Dr. Tomi Akinyemiju, assistant professor in the department of epidemiology at the University of Alabama at Birmingham — in collaboration with Ms. Swati Sakhuja, student research assistant in UAB’s department of epidemiology, and Dr. Neomi Vin-Raviv, of Colorado State University — ascertained in a recent study that racial differences were evident in outcomes among hospitalized patients with a primary diagnosis of breast cancer and that poorer outcomes were observed among Black women who had private insurance.
[Photo: Dr. Tomi Akinyemiju]
The investigators studied data regarding more than 67,000 participants in the 2007–2011 Healthcare Cost and Utilization Project National (Nationwide) Inpatient Sample (HCUP-NIS) to determine if insurance status (Medicare/Medicaid or private insurance) influenced results, after first adjusting for such factors as age, race/ethnicity, and socio-economic status. They analyzed the type of breast cancer surgery performed (mastectomy or breast conserving surgery [BCS]), complications experienced after surgery, and any incidences of in-hospital deaths, while noting that “differences in coverage, availability of networked physicians, or cost-sharing policies may influence choice of treatment and treatment outcomes, even after patients have been hospitalized, effects of which may be differential by race.”

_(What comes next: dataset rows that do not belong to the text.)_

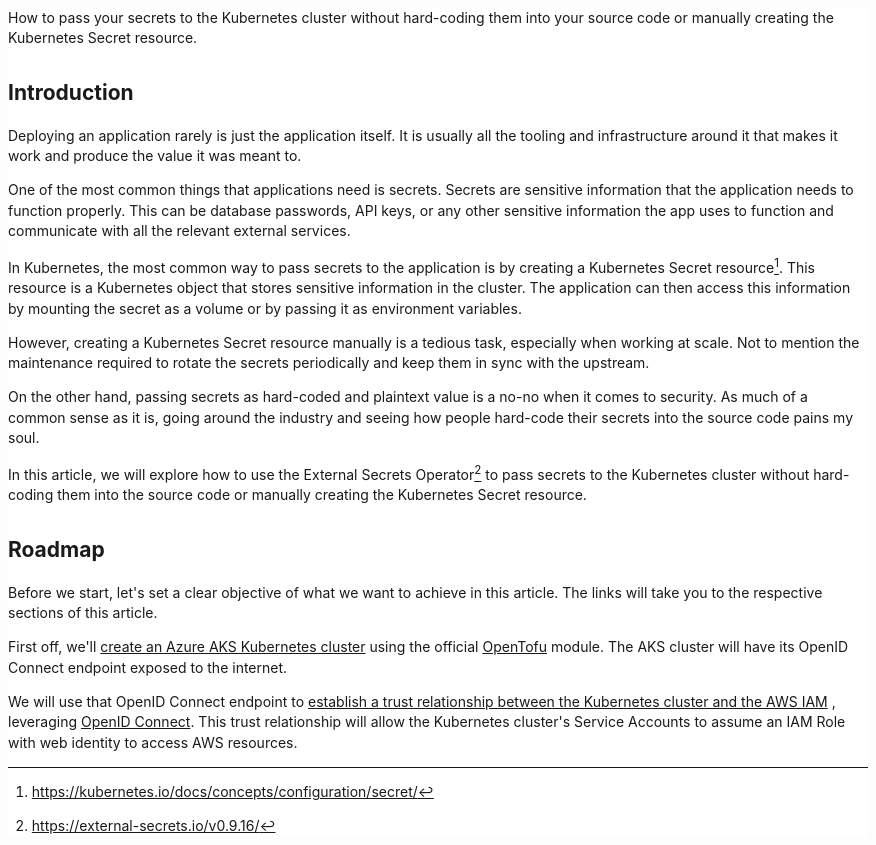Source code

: How to pass your secrets to the Kubernetes cluster without hard-coding them
into your source code or manually creating the Kubernetes Secret resource.



## Introduction

Deploying an application rarely is just the application itself. It is usually
all the tooling and infrastructure around it that makes it work and produce
the value it was meant to.

One of the most common things that applications need is secrets. Secrets are
sensitive information that the application needs to function properly. This
can be database passwords, API keys, or any other sensitive information the
app uses to function and communicate with all the relevant external services.

In Kubernetes, the most common way to pass secrets to the application is by
creating a Kubernetes Secret resource[^1]. This resource is a Kubernetes object
that stores sensitive information in the cluster. The application can then
access this information by mounting the secret as a volume or by passing it as
environment variables.

However, creating a Kubernetes Secret resource manually is a tedious task,
especially when working at scale. Not to mention the maintenance required to
rotate the secrets periodically and keep them in sync with the upstream.

On the other hand, passing secrets as hard-coded and plaintext value is a no-no
when it comes to security. As much of a common sense as it is, going around the
industry and seeing how people hard-code their secrets into the source code
pains my soul.

In this article, we will explore how to use the
External Secrets Operator[^2] to
pass secrets to the Kubernetes cluster without hard-coding them into the
source code or manually creating the Kubernetes Secret resource.



## Roadmap

Before we start, let's set a clear objective of what we want to achieve in
this article. The links will take you to the respective sections of this
article.

First off, we'll
[create an Azure AKS Kubernetes cluster](#step-0-setting-up-azure-managed-kubernetes-cluster)
using the official
[OpenTofu](/category/opentofu) module. The AKS cluster will have its OpenID
Connect endpoint exposed to the internet.

We will use that OpenID Connect endpoint to
[establish a trust relationship between the Kubernetes cluster and the AWS IAM](#step-1-establishing-azure-aks-trust-relationship-with-aws-iam)
, leveraging
[OpenID Connect](/category/openid-connect/). This trust relationship will
allow the Kubernetes cluster's Service Accounts to assume an IAM Role with
web identity to access AWS resources.


[^1]: https://kubernetes.io/docs/concepts/configuration/secret/
[^2]: https://external-secrets.io/v0.9.16/
[^3]: https://docs.aws.amazon.com/IAM/latest/UserGuide/id_roles.html
[^4]: https://registry.terraform.io/modules/Azure/aks/azurerm/8.0.0
[^5]: https://ngrok.com/
[^6]: https://www.telepresence.io/
[^7]: https://learn.microsoft.com/en-us/azure/aks/use-oidc-issuer
[^8]: https://github.com/opentofu/opentofu/releases/tag/v1.6.2
[^9]: https://learn.microsoft.com/en-us/cli/azure/install-azure-cli
[^10]: https://github.com/fluxcd/flux2/releases/tag/v2.2.3
[^11]: https://registry.terraform.io/providers/hashicorp/azurerm/3.101.0/docs#authenticating-to-azure
[^12]: https://registry.terraform.io/providers/hashicorp/azurerm/3.101.0/docs/blog/guides/azure_cli
[^13]: https://learn.microsoft.com/en-us/azure/aks/control-kubeconfig-access
[^14]: https://spacelift.io/blog/aws-iam-roles
[^15]: https://docs.aws.amazon.com/cli/latest/reference/sts/assume-role-with-web-identity.html
[^16]: https://en.wikipedia.org/wiki/Principle_of_least_privilege
[^17]: https://external-secrets.io/v0.9.16/api/clustersecretstore/
[^18]: https://github.com/external-secrets/external-secrets/issues/660#issuecomment-2080421742
[^19]: https://external-secrets.io/v0.9.16/provider/aws-parameter-store/#eks-service-account-credentials
[^20]: https://github.com/bitnami/charts/issues/3635
[^21]: https://external-secrets.io/v0.9.16/api/generator/password/
[^22]: https://github.com/external-secrets/external-secrets/discussions/2402
[^23]: https://github.com/external-secrets/external-secrets/issues/3422
[^24]: https://docs.aws.amazon.com/systems-manager/latest/userguide/systems-manager-parameter-store.html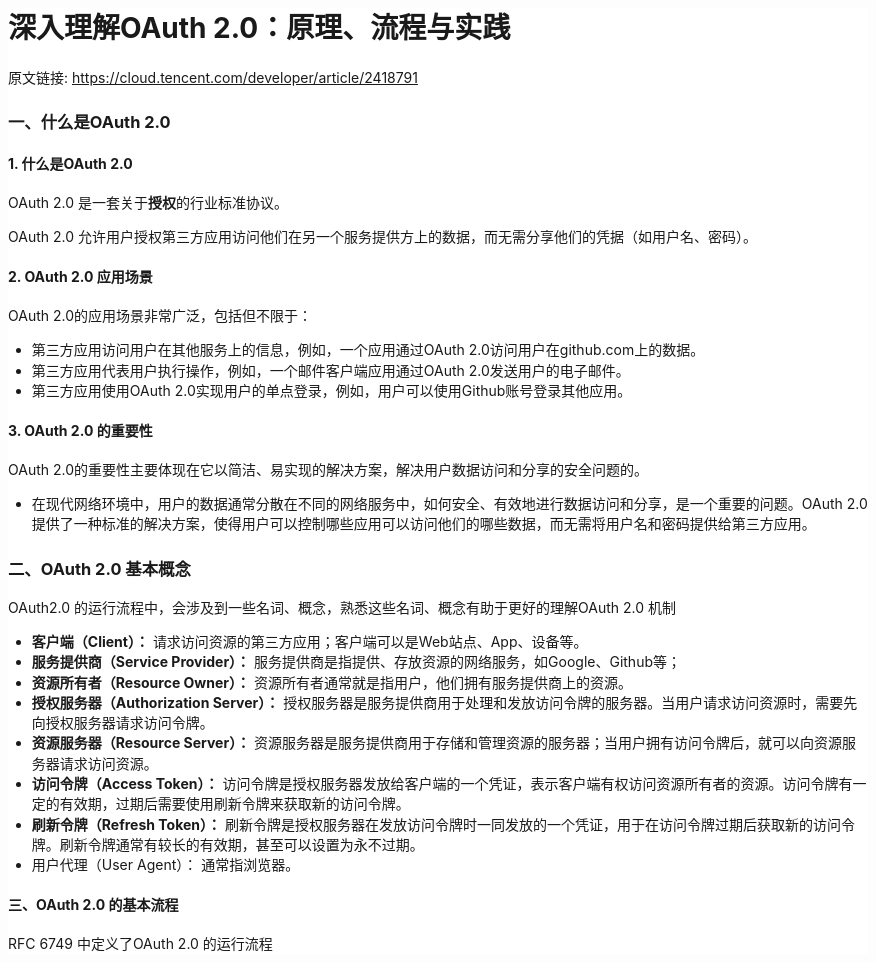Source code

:# 深入理解OAuth 2.0：原理、流程与实践
原文链接: https://cloud.tencent.com/developer/article/2418791

### **一、什么是OAuth 2.0**

#### **1. 什么是OAuth 2.0**

OAuth 2.0 是一套关于**授权**的行业标准协议。

OAuth 2.0 允许用户授权第三方应用访问他们在另一个服务提供方上的数据，而无需分享他们的凭据（如用户名、密码）。

#### **2. OAuth 2.0 应用场景**

OAuth 2.0的应用场景非常广泛，包括但不限于：

* 第三方应用访问用户在其他服务上的信息，例如，一个应用通过OAuth 2.0访问用户在github.com上的数据。
* 第三方应用代表用户执行操作，例如，一个邮件客户端应用通过OAuth 2.0发送用户的电子邮件。
* 第三方应用使用OAuth 2.0实现用户的单点登录，例如，用户可以使用Github账号登录其他应用。

#### **3. OAuth 2.0 的重要性**

OAuth 2.0的重要性主要体现在它以简洁、易实现的解决方案，解决用户数据访问和分享的安全问题的。

* 在现代网络环境中，用户的数据通常分散在不同的网络服务中，如何安全、有效地进行数据访问和分享，是一个重要的问题。OAuth 2.0提供了一种标准的解决方案，使得用户可以控制哪些应用可以访问他们的哪些数据，而无需将用户名和密码提供给第三方应用。

### **二、OAuth 2.0 基本概念**

OAuth2.0 的运行流程中，会涉及到一些名词、概念，熟悉这些名词、概念有助于更好的理解OAuth 2.0 机制

* **客户端（Client）：**
  请求访问资源的第三方应用；客户端可以是Web站点、App、设备等。
* **服务提供商（Service Provider）：**
  服务提供商是指提供、存放资源的网络服务，如Google、Github等；
* **资源所有者（Resource Owner）：**
  资源所有者通常就是指用户，他们拥有服务提供商上的资源。
* **授权服务器（Authorization Server）：**
  授权服务器是服务提供商用于处理和发放访问令牌的服务器。当用户请求访问资源时，需要先向授权服务器请求访问令牌。
* **资源服务器（Resource Server）：**
  资源服务器是服务提供商用于存储和管理资源的服务器；当用户拥有访问令牌后，就可以向资源服务器请求访问资源。
* **访问令牌（Access Token）：**
  访问令牌是授权服务器发放给客户端的一个凭证，表示客户端有权访问资源所有者的资源。访问令牌有一定的有效期，过期后需要使用刷新令牌来获取新的访问令牌。
* **刷新令牌（Refresh Token）：**
  刷新令牌是授权服务器在发放访问令牌时一同发放的一个凭证，用于在访问令牌过期后获取新的访问令牌。刷新令牌通常有较长的有效期，甚至可以设置为永不过期。
* 用户代理（User Agent）：
  通常指浏览器。

#### **三、OAuth 2.0 的基本流程**

RFC 6749 中定义了OAuth 2.0 的运行流程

The researchers further discerned that “Black patients were less likely to receive mastectomies compared with White women (odds ratio [OR]: 0.80, 95% confidence interval [CI]: 0.71–0.90), regardless of whether they had Medicare/Medicaid or private insurance. Black patients were also more likely to experience post-surgical complications (OR: 1.41, 95% CI: 1.12–1.78) and higher in-hospital mortality (OR: 1.57, 95%: 1.21–2.03) compared with White patients, associations that were strongest among women with private insurance. Women residing outside of large metropolitan areas were significantly more likely to receive mastectomies (OR: 1.89, 95% CI: 1.54–2.31) and experience higher in-hospital mortality (OR: 1.74, 95% CI: 1.40–2.16) compared with those in metropolitan areas, regardless of insurance type.”

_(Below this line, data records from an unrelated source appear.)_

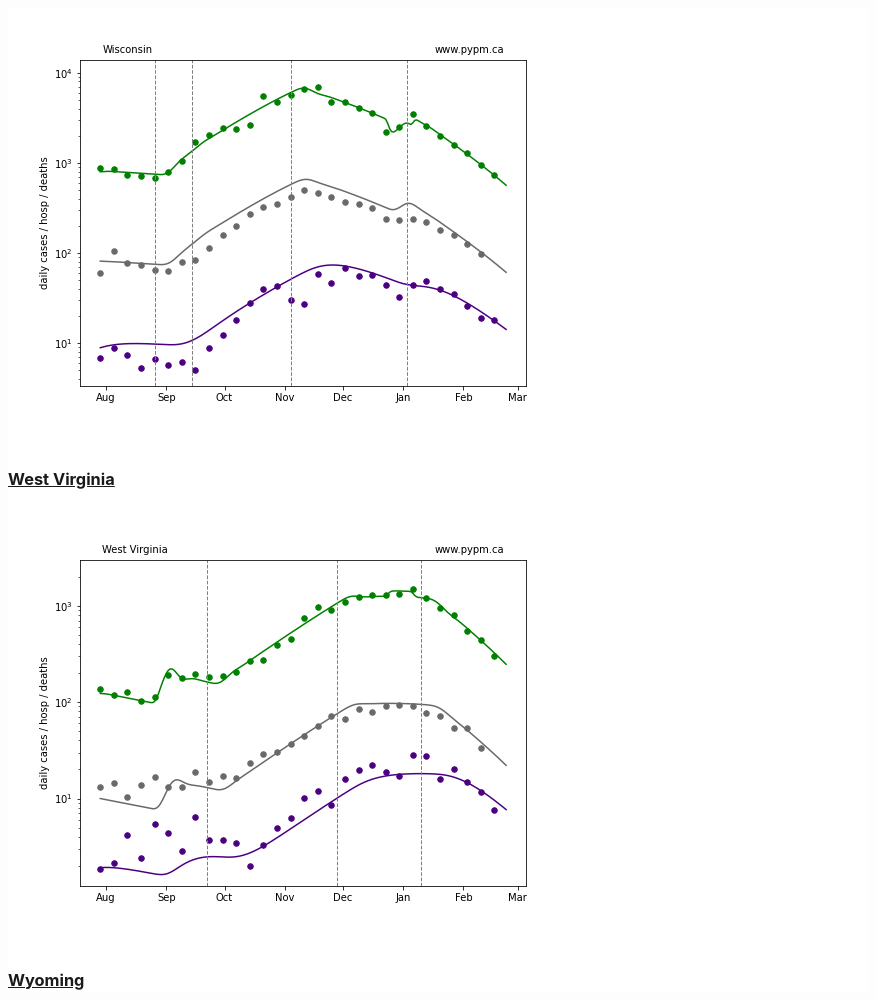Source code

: ![wi](img/wi_2_8_0221.png)

### [West Virginia](img/wv_2_8_0221.pdf)

![wv](img/wv_2_8_0221.png)

### [Wyoming](img/wy_2_8_0221.pdf)
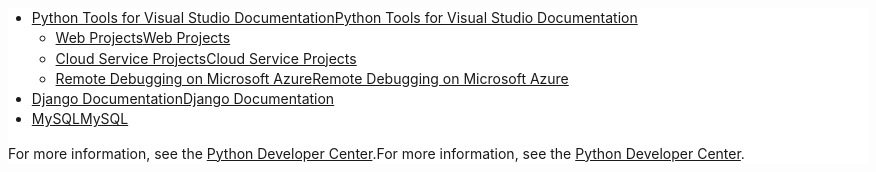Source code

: * <span data-ttu-id="91277-192">[Python Tools for Visual Studio Documentation]</span><span class="sxs-lookup"><span data-stu-id="91277-192">[Python Tools for Visual Studio Documentation]</span></span>
  * <span data-ttu-id="91277-193">[Web Projects]</span><span class="sxs-lookup"><span data-stu-id="91277-193">[Web Projects]</span></span>
  * <span data-ttu-id="91277-194">[Cloud Service Projects]</span><span class="sxs-lookup"><span data-stu-id="91277-194">[Cloud Service Projects]</span></span>
  * <span data-ttu-id="91277-195">[Remote Debugging on Microsoft Azure]</span><span class="sxs-lookup"><span data-stu-id="91277-195">[Remote Debugging on Microsoft Azure]</span></span>
* <span data-ttu-id="91277-196">[Django Documentation]</span><span class="sxs-lookup"><span data-stu-id="91277-196">[Django Documentation]</span></span>
* <span data-ttu-id="91277-197">[MySQL]</span><span class="sxs-lookup"><span data-stu-id="91277-197">[MySQL]</span></span>

<span data-ttu-id="91277-198">For more information, see the [Python Developer Center](/develop/python/).</span><span class="sxs-lookup"><span data-stu-id="91277-198">For more information, see the [Python Developer Center](/develop/python/).</span></span>



[Python Developer Center]: /develop/python/
[Azure Cloud Services]: ../cloud-services/cloud-services-python-ptvs.md



[Azure Portal]: https://portal.azure.com
[Python Tools for Visual Studio]: https://www.visualstudio.com/vs/python/
[Python Tools 2.2 for Visual Studio]: http://go.microsoft.com/fwlink/?LinkID=624025
[Python Tools 2.2 for Visual Studio Samples VSIX]: http://go.microsoft.com/fwlink/?LinkID=624025
[Azure SDK Tools for VS 2015]: http://go.microsoft.com/fwlink/?LinkId=518003
[Python 2.7 32-bit]: http://go.microsoft.com/fwlink/?LinkId=517190
[Python 3.4 32-bit]: http://go.microsoft.com/fwlink/?LinkId=517191
[Python Tools for Visual Studio Documentation]: http://aka.ms/ptvsdocs
[Remote Debugging on Microsoft Azure]: http://go.microsoft.com/fwlink/?LinkId=624026
[Web Projects]: http://go.microsoft.com/fwlink/?LinkId=624027
[Cloud Service Projects]: http://go.microsoft.com/fwlink/?LinkId=624028
[Django Documentation]: https://www.djangoproject.com/
[MySQL]: http://www.mysql.com/
[video]: http://youtu.be/oKCApIrS0Lo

Since the gap in the survival rate between Black and White women continues to widen despite several studies reporting racial disparities, Dr. Akinyemiju recommends further research to not only identify factors that are linked to worse outcomes among Black women but also to pinpoint reasons for the decreased use of BCS in non-metropolitan areas.
“Racial and Socio-economic Disparities in Breast Cancer Hospitalization Outcomes by Insurance Status” is published in August in the journal Cancer Epidemiology.